____ Stored data

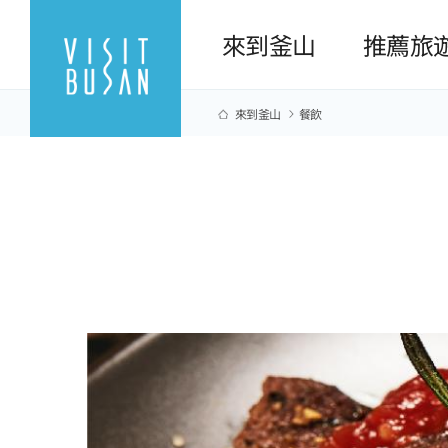
來到釜山
推薦旅
來到釜山
餐飲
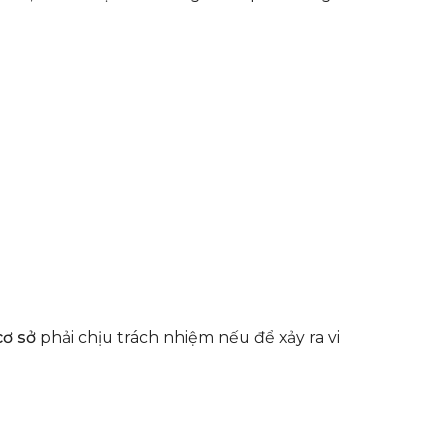
cơ sở
phải chịu trách nhiệm nếu để xảy ra vi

________

● **Directions for this task**: Without the images, write out each line of the data verbatim.

● **Problem solution**:
來到釜山
推薦旅
來到釜山
餐飲
cơ sở
phải chịu trách nhiệm nếu để xảy ra vi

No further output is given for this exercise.